An Independent councillor on Derry City and Strabane District Council has been acquitted of charges of disorderly behaviour and obstucting police when he appeared at Derry Magistrate’s Court.
Gary Donnelly, whose adress was given as Iniscarn Road, denied the charges. The offences were alleged to have taken place at Ballymagowan Gardens in Creggan on October 16, 2015.
Another man, 26-year-old Christopher Boast, from Gelvin Grange, appeared alongside Mr Donnelly in relation to the same incident.
Defence counsel for both men offered no submissions apart from confirming that they charges would be contested.
District Judge Barney McElholm said that the evidence aginst Boast was gathered against a backdrop of serious public disorder. He said objects were being thrown at police and that the assembled crowd was shouting and chanting.
Mr McElholm said that the PSNI contended that Boast struck a police officer twice on the arm and was verbally abusive in that he allegedly said: “Chasing the wains you peadophile, get out of our estate, you are not welcome.”
Police also said that Boast attempted to goad a police offer into a physical confrontation by saying ‘you and me, one on one.’
Boast was found guilty of assault on the police and diorderly behaviour. The court also heard that Boast had a previous record and had served a “lengthy” setence in 2011 and had committed an offence whilst in jail in 2012 for which he had received a suspended sentence.
However, it was added that he had not reoffended for a period of five years.
Boast was fined a total of £500 and was ordered to pay a £25 offenders levy.
Turning his attentions to Donnelly, District Judge McElholm said that police reports stated that he was at the scene and that the PSNI had asked him to help them control the crowd and assist them in getting them back on the footpath. However, Mr Donnelly responded by telling them to ‘f--k off.’
A report from another police officer said that he had asked Mr. Donnelly to move but he replied: ‘f--k off I am not moving’.
Judge McElhom told the court: “This was against the backdrop of a serious public order situation and police were trying to move people off ther road to allow traffic to flow freely.
“A large crowd had gathered which did not appear to be under anyone’s control . People were doing whatever they liked and were shouting, jeering and chanting.”
The District Judge added that Colr.

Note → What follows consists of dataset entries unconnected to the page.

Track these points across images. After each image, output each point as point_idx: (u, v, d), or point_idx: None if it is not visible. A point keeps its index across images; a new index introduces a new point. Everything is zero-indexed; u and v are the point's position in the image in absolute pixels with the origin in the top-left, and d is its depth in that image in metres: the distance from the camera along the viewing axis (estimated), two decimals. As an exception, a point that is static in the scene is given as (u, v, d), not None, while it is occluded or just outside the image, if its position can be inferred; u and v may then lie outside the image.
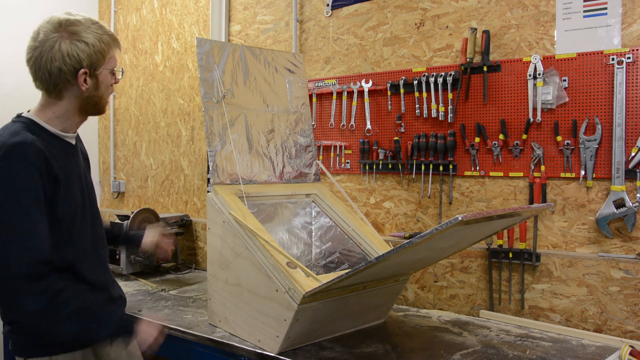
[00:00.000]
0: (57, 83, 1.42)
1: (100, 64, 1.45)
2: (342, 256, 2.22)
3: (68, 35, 1.41)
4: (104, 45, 1.44)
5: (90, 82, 1.45)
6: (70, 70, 1.40)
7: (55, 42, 1.40)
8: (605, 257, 2.06)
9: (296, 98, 2.40)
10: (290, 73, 2.41)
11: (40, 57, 1.40)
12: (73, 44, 1.40)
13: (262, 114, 2.26)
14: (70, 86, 1.44)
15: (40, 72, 1.42)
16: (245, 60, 2.25)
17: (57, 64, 1.39)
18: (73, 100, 1.46)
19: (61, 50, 1.39)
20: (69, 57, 1.39)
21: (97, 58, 1.43)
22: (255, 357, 1.82)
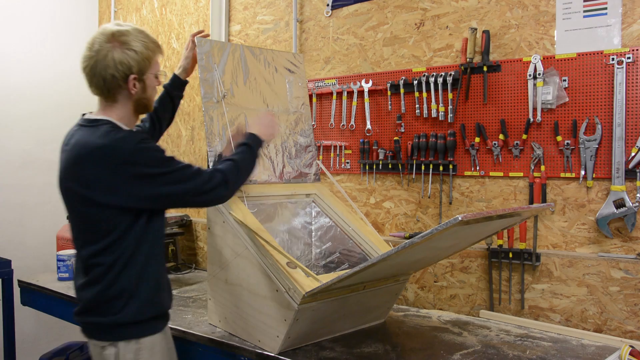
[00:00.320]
0: (111, 88, 1.58)
1: (146, 69, 1.61)
2: (342, 256, 2.22)
3: (119, 45, 1.56)
4: (150, 52, 1.60)
5: (139, 85, 1.61)
6: (121, 76, 1.56)
7: (108, 51, 1.55)
8: (605, 257, 2.06)
9: (296, 98, 2.40)
10: (290, 73, 2.41)
11: (95, 66, 1.56)
12: (124, 53, 1.55)
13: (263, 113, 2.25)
14: (122, 90, 1.59)
15: (95, 79, 1.58)
16: (245, 60, 2.24)
17: (111, 71, 1.55)
18: (126, 102, 1.62)
19: (114, 58, 1.55)
20: (120, 65, 1.55)
21: (144, 64, 1.59)
22: (255, 357, 1.82)
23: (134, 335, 1.59)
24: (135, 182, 1.51)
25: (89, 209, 1.54)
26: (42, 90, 3.79)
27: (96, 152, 1.50)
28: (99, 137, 1.52)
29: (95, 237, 1.56)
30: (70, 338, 3.68)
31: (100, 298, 1.57)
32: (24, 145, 3.71)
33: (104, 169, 1.49)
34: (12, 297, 2.99)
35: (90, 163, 1.50)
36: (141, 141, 1.54)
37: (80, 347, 3.37)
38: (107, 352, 1.58)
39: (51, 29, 3.85)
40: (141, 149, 1.53)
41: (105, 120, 1.59)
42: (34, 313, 3.30)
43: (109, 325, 1.58)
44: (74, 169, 1.54)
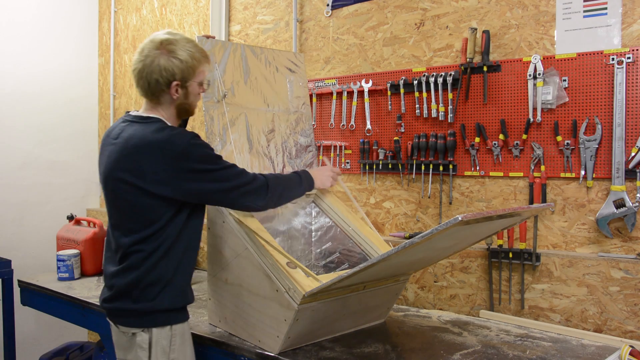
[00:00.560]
0: (154, 91, 1.69)
1: (190, 77, 1.70)
2: (342, 256, 2.22)
3: (166, 53, 1.66)
4: (195, 61, 1.70)
5: (181, 92, 1.71)
6: (165, 81, 1.67)
7: (155, 57, 1.66)
8: (605, 257, 2.06)
9: (297, 98, 2.40)
10: (291, 72, 2.41)
11: (143, 70, 1.67)
12: (169, 60, 1.66)
13: (263, 113, 2.25)
14: (164, 94, 1.70)
15: (142, 81, 1.69)
16: (246, 60, 2.24)
17: (155, 76, 1.66)
18: (169, 106, 1.73)
19: (160, 64, 1.65)
20: (165, 71, 1.66)
21: (188, 72, 1.69)
22: (255, 357, 1.82)
23: (168, 321, 1.68)
24: (187, 175, 1.61)
25: (139, 199, 1.63)
26: (42, 90, 3.79)
27: (153, 145, 1.60)
28: (154, 131, 1.63)
29: (139, 225, 1.65)
30: (70, 338, 3.69)
31: (136, 284, 1.65)
32: (24, 145, 3.71)
33: (159, 161, 1.59)
34: (12, 297, 2.99)
35: (147, 155, 1.60)
36: (194, 137, 1.64)
37: (80, 347, 3.38)
38: (140, 338, 1.66)
39: (51, 29, 3.85)
40: (194, 145, 1.62)
41: (156, 117, 1.70)
42: (34, 313, 3.30)
43: (143, 311, 1.66)
44: (128, 160, 1.63)
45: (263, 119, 2.25)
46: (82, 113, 4.08)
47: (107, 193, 1.73)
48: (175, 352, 1.69)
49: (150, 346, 1.66)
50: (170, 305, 1.69)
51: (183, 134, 1.64)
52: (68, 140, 3.96)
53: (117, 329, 1.72)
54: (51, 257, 3.16)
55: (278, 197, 1.82)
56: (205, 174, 1.64)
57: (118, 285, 1.68)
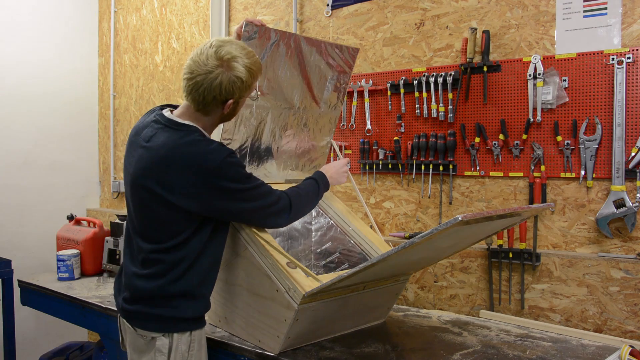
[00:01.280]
0: (207, 105, 1.62)
1: (245, 94, 1.66)
2: (342, 256, 2.22)
3: (228, 70, 1.58)
4: (252, 79, 1.64)
5: (233, 106, 1.66)
6: (222, 99, 1.61)
7: (218, 75, 1.57)
8: (605, 257, 2.06)
9: (331, 98, 2.26)
10: (336, 70, 2.21)
11: (202, 84, 1.58)
12: (231, 80, 1.59)
13: (287, 113, 2.14)
14: (216, 109, 1.65)
15: (197, 94, 1.60)
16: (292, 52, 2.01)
17: (214, 93, 1.59)
18: (216, 117, 1.69)
19: (221, 84, 1.58)
20: (225, 90, 1.59)
21: (244, 90, 1.64)
22: (255, 357, 1.82)
23: (189, 328, 1.68)
24: (217, 193, 1.58)
25: (165, 211, 1.60)
26: (42, 90, 3.79)
27: (186, 159, 1.56)
28: (189, 144, 1.58)
29: (162, 235, 1.63)
30: (70, 338, 3.69)
31: (159, 292, 1.63)
32: (24, 145, 3.71)
33: (190, 176, 1.55)
34: (12, 297, 2.99)
35: (178, 168, 1.56)
36: (229, 155, 1.59)
37: (80, 347, 3.38)
38: (160, 342, 1.65)
39: (51, 29, 3.85)
40: (228, 164, 1.58)
41: (194, 127, 1.64)
42: (34, 313, 3.30)
43: (165, 317, 1.65)
44: (157, 170, 1.59)
45: (285, 118, 2.14)
46: (82, 113, 4.08)
47: (133, 198, 1.68)
48: (193, 357, 1.69)
49: (170, 351, 1.65)
50: (193, 314, 1.69)
51: (218, 151, 1.59)
52: (68, 140, 3.96)
53: (134, 331, 1.69)
54: (51, 257, 3.16)
55: (300, 213, 1.84)
56: (235, 194, 1.62)
57: (141, 288, 1.65)
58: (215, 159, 1.57)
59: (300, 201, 1.81)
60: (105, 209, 4.02)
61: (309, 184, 1.92)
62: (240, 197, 1.63)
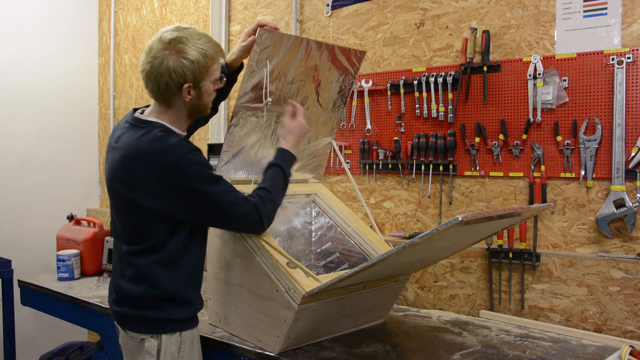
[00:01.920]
0: (165, 95, 1.58)
1: (203, 77, 1.58)
2: (342, 256, 2.22)
3: (175, 53, 1.53)
4: (208, 60, 1.57)
5: (194, 93, 1.59)
6: (175, 84, 1.55)
7: (163, 59, 1.53)
8: (605, 257, 2.06)
9: (334, 99, 2.26)
10: (342, 73, 2.20)
11: (151, 72, 1.55)
12: (179, 61, 1.53)
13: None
14: (176, 97, 1.58)
15: (150, 84, 1.58)
16: (303, 55, 1.99)
17: (165, 79, 1.54)
18: (181, 108, 1.62)
19: (168, 67, 1.53)
20: (175, 74, 1.53)
21: (200, 73, 1.56)
22: (255, 357, 1.82)
23: (177, 329, 1.65)
24: (177, 192, 1.52)
25: (132, 212, 1.57)
26: (42, 90, 3.79)
27: (144, 156, 1.51)
28: (149, 141, 1.53)
29: (136, 239, 1.59)
30: (70, 338, 3.69)
31: (144, 296, 1.61)
32: (24, 145, 3.71)
33: (149, 173, 1.51)
34: (12, 297, 2.99)
35: (137, 167, 1.52)
36: (191, 152, 1.53)
37: (80, 347, 3.38)
38: (148, 344, 1.62)
39: (51, 29, 3.85)
40: (189, 160, 1.52)
41: (158, 123, 1.59)
42: (34, 313, 3.30)
43: (152, 319, 1.62)
44: (121, 170, 1.56)
45: None
46: (82, 113, 4.09)
47: (110, 201, 1.68)
48: (184, 358, 1.66)
49: (158, 353, 1.62)
50: (180, 316, 1.65)
51: (179, 146, 1.52)
52: (68, 141, 3.96)
53: (125, 333, 1.68)
54: (51, 257, 3.16)
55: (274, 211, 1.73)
56: (197, 195, 1.53)
57: (125, 291, 1.63)
58: (175, 154, 1.50)
59: (273, 203, 1.71)
60: (105, 209, 4.02)
61: (275, 175, 1.76)
62: (202, 200, 1.54)
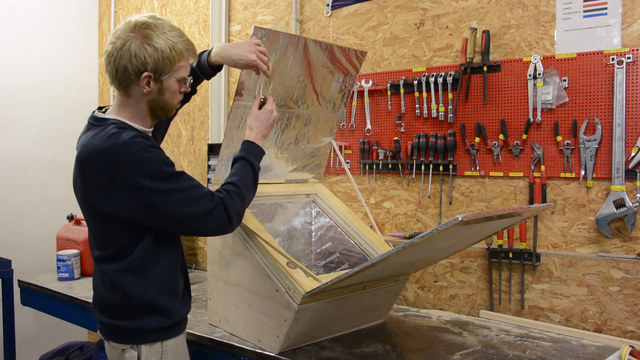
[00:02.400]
0: (122, 80, 1.47)
1: (166, 70, 1.47)
2: (342, 256, 2.22)
3: (140, 37, 1.44)
4: (174, 53, 1.46)
5: (154, 86, 1.48)
6: (134, 70, 1.44)
7: (126, 41, 1.44)
8: (605, 257, 2.06)
9: (335, 99, 2.25)
10: (342, 73, 2.19)
11: (112, 54, 1.46)
12: (142, 47, 1.43)
13: (290, 114, 2.12)
14: (134, 86, 1.48)
15: (109, 67, 1.48)
16: (300, 55, 1.99)
17: (124, 62, 1.44)
18: (139, 100, 1.51)
19: (130, 50, 1.43)
20: (135, 58, 1.43)
21: (163, 64, 1.46)
22: (255, 357, 1.82)
23: (157, 338, 1.54)
24: (131, 192, 1.39)
25: (94, 216, 1.49)
26: (42, 90, 3.79)
27: (94, 155, 1.41)
28: (101, 139, 1.42)
29: (103, 244, 1.51)
30: (70, 338, 3.69)
31: (118, 304, 1.52)
32: (24, 145, 3.71)
33: (101, 173, 1.40)
34: (12, 297, 2.99)
35: (89, 167, 1.43)
36: (144, 149, 1.40)
37: (80, 347, 3.38)
38: (128, 355, 1.52)
39: (51, 30, 3.85)
40: (141, 158, 1.38)
41: (113, 120, 1.50)
42: (34, 313, 3.30)
43: (130, 329, 1.52)
44: (77, 173, 1.48)
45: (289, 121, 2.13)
46: (82, 113, 4.07)
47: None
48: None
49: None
50: (158, 325, 1.53)
51: (131, 142, 1.39)
52: (68, 140, 3.95)
53: (107, 343, 1.60)
54: (51, 257, 3.16)
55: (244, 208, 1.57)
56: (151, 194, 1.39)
57: (102, 298, 1.55)
58: (126, 152, 1.38)
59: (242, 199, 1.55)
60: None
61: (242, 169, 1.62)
62: (159, 198, 1.40)
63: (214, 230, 1.51)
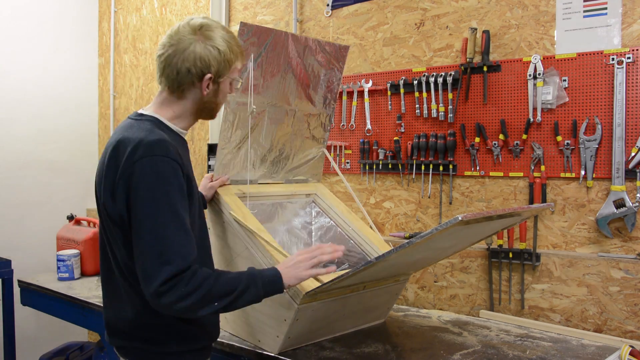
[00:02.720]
0: (182, 83, 1.43)
1: (225, 72, 1.46)
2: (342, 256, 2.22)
3: (203, 39, 1.42)
4: (233, 55, 1.46)
5: (212, 87, 1.46)
6: (197, 73, 1.42)
7: (190, 43, 1.41)
8: (605, 257, 2.06)
9: (324, 96, 2.26)
10: (328, 67, 2.20)
11: (173, 55, 1.41)
12: (207, 49, 1.41)
13: (284, 112, 2.13)
14: (193, 88, 1.45)
15: (169, 69, 1.43)
16: (286, 50, 2.02)
17: (188, 64, 1.41)
18: (193, 102, 1.47)
19: (195, 52, 1.40)
20: (200, 61, 1.41)
21: (224, 66, 1.44)
22: (255, 357, 1.82)
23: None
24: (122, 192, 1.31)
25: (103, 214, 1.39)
26: (42, 90, 3.79)
27: (118, 144, 1.34)
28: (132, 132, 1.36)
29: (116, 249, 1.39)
30: (70, 338, 3.69)
31: (135, 323, 1.41)
32: (24, 145, 3.71)
33: (111, 165, 1.34)
34: (12, 297, 2.99)
35: (111, 155, 1.35)
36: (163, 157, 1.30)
37: (80, 347, 3.38)
38: None
39: (51, 29, 3.85)
40: (153, 163, 1.29)
41: (151, 117, 1.44)
42: (34, 313, 3.30)
43: (151, 353, 1.42)
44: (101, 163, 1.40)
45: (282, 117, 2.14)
46: (82, 113, 4.09)
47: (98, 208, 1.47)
48: None
49: None
50: (179, 348, 1.43)
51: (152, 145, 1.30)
52: (68, 141, 3.96)
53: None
54: (51, 257, 3.16)
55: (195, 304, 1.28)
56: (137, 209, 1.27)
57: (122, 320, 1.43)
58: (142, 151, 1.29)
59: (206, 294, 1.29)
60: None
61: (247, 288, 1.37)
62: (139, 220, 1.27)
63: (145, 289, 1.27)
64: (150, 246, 1.26)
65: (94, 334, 3.85)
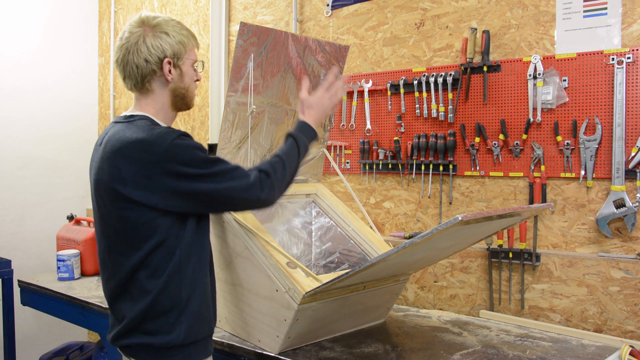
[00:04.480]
0: (145, 75, 1.49)
1: (182, 54, 1.52)
2: (342, 256, 2.22)
3: (150, 29, 1.49)
4: (183, 37, 1.52)
5: (175, 72, 1.52)
6: (155, 60, 1.48)
7: (139, 36, 1.48)
8: (605, 257, 2.06)
9: None
10: (327, 67, 2.20)
11: (127, 53, 1.48)
12: (156, 36, 1.48)
13: (283, 112, 2.14)
14: (157, 77, 1.51)
15: (129, 67, 1.49)
16: (286, 50, 2.03)
17: (143, 55, 1.47)
18: (162, 92, 1.53)
19: (146, 42, 1.47)
20: (153, 48, 1.47)
21: (178, 48, 1.50)
22: (255, 357, 1.82)
23: (189, 357, 1.48)
24: (170, 180, 1.39)
25: (126, 210, 1.42)
26: (42, 90, 3.79)
27: (131, 146, 1.39)
28: (135, 131, 1.42)
29: (135, 242, 1.43)
30: (70, 338, 3.69)
31: (147, 313, 1.44)
32: (24, 145, 3.71)
33: (139, 164, 1.38)
34: (12, 297, 2.99)
35: (126, 158, 1.40)
36: (179, 137, 1.41)
37: (80, 347, 3.38)
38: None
39: (51, 30, 3.85)
40: (178, 145, 1.39)
41: (141, 115, 1.50)
42: (34, 313, 3.30)
43: (158, 347, 1.45)
44: (109, 164, 1.43)
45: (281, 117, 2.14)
46: (82, 113, 4.08)
47: (98, 207, 1.50)
48: None
49: None
50: (187, 337, 1.47)
51: (167, 132, 1.40)
52: (68, 140, 3.96)
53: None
54: (51, 257, 3.16)
55: (284, 182, 1.56)
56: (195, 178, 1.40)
57: (129, 317, 1.46)
58: (163, 141, 1.38)
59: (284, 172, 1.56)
60: (105, 209, 4.02)
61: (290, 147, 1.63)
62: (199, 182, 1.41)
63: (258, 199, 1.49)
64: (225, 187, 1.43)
65: (94, 334, 3.85)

Donnelly was approached by police in the hope that he would use his “good offices to control the situation’ but the reply they received was to ‘f--k off’.

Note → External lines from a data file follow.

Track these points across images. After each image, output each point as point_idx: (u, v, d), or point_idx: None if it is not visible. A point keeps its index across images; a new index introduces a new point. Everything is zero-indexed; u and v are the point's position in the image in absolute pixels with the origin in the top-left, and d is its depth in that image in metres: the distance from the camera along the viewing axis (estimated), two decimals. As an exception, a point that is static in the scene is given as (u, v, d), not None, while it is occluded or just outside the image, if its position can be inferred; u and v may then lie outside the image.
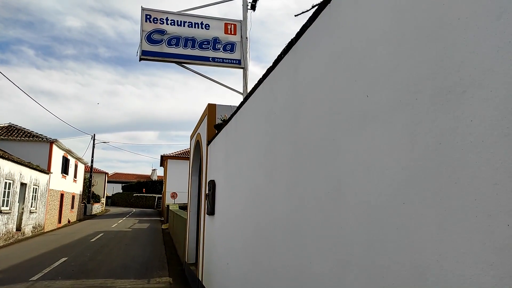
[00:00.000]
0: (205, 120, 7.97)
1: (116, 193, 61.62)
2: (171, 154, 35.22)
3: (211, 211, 6.35)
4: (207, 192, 6.88)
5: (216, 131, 7.02)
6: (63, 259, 11.10)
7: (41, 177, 20.27)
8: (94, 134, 38.58)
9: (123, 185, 64.85)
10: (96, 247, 13.76)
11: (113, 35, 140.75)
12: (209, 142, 7.48)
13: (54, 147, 22.58)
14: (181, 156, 34.94)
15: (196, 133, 9.61)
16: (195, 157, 10.24)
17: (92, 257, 11.69)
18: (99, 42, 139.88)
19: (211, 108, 7.78)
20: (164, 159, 36.27)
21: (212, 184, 6.45)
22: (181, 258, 11.60)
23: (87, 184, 37.27)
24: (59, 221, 24.85)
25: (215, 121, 7.62)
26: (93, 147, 38.25)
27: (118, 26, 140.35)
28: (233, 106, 7.62)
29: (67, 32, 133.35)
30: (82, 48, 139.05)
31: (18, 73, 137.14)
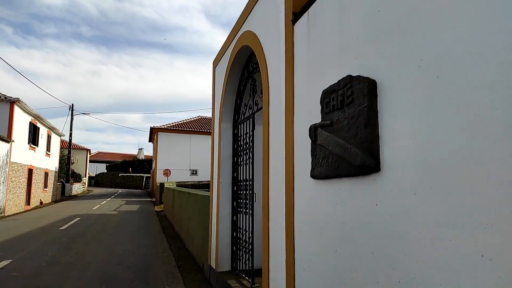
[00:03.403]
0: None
1: (100, 173, 57.00)
2: (163, 126, 30.61)
3: (361, 163, 2.08)
4: (327, 117, 2.59)
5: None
6: (4, 263, 6.74)
7: (-2, 146, 15.60)
8: (72, 104, 33.59)
9: (107, 164, 60.23)
10: (66, 239, 9.41)
11: (95, 14, 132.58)
12: (303, 11, 3.16)
13: (17, 109, 17.79)
14: (174, 128, 30.41)
15: (237, 34, 5.23)
16: (229, 88, 5.90)
17: (53, 258, 7.35)
18: (81, 20, 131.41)
19: None
20: (154, 132, 31.66)
21: (364, 90, 2.17)
22: (197, 258, 7.42)
23: (66, 161, 32.52)
24: (28, 203, 20.28)
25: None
26: (71, 119, 33.25)
27: (100, 4, 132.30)
28: None
29: (46, 10, 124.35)
30: (63, 27, 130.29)
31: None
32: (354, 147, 2.16)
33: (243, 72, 5.66)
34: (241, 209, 5.51)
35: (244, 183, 5.38)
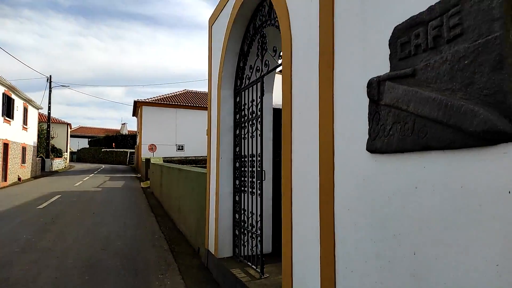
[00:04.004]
0: None
1: (82, 148, 55.44)
2: (147, 100, 29.31)
3: (487, 128, 1.34)
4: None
5: None
6: (-30, 249, 5.91)
7: (-33, 118, 14.30)
8: (50, 76, 31.80)
9: (89, 139, 58.63)
10: (44, 220, 8.58)
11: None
12: None
13: (-13, 78, 16.34)
14: (159, 102, 29.17)
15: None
16: (230, 48, 5.03)
17: (29, 243, 6.55)
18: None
19: None
20: (138, 106, 30.37)
21: (492, 12, 1.40)
22: (191, 240, 6.73)
23: (45, 135, 31.03)
24: (4, 179, 19.13)
25: None
26: (50, 91, 31.50)
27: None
28: None
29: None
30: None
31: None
32: (467, 104, 1.41)
33: (248, 28, 4.79)
34: (246, 189, 4.78)
35: (250, 158, 4.63)
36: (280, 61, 3.77)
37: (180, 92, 32.95)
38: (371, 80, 1.98)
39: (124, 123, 60.24)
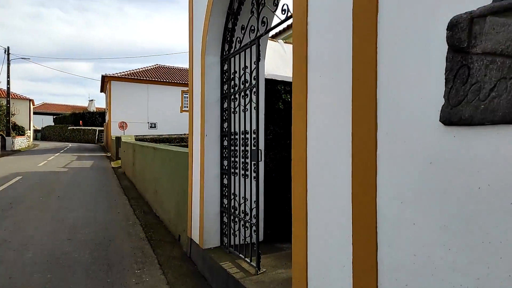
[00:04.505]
0: None
1: (47, 126, 52.63)
2: (116, 74, 27.65)
3: None
4: None
5: None
6: None
7: None
8: (8, 47, 29.42)
9: (55, 117, 55.77)
10: (0, 206, 7.62)
11: None
12: None
13: None
14: (129, 77, 27.59)
15: None
16: (217, 6, 4.26)
17: (-18, 232, 5.68)
18: None
19: None
20: (106, 81, 28.60)
21: None
22: (171, 227, 6.09)
23: (5, 112, 28.87)
24: (-42, 159, 17.52)
25: None
26: (8, 64, 29.11)
27: None
28: None
29: None
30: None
31: None
32: None
33: (239, -20, 4.03)
34: (237, 171, 4.15)
35: (243, 136, 3.98)
36: (283, 17, 3.09)
37: (152, 67, 31.35)
38: (456, 18, 1.36)
39: (92, 100, 57.59)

“Frankly, the idea that they were going to get the crowd to desist by asking for Mr Donnelly’s help was optimistic.
“We know that he is an elected representative, but he was elected on a certain mandate and has made it clear what his stand was and he is not one for assisting police,” noted Judge McElholm.
In relation to Donnelly telling the police to ‘f--k off,’ Mr McElholm said: “In such circumstances I would not have expected anything else.
“In the context of a large crowd shouting and jeering anyone trying to communicate would have to shout and reply in the vernacular at a level where one could make themselves heard.”
In relation to the obstruction charge the judge noted that the report came from another officer, not from the officer concerned in the alleged incident.
On the basis of the available police evidence, Judge McElhom, therefore, dismissed both charges against Colr. Donnelly.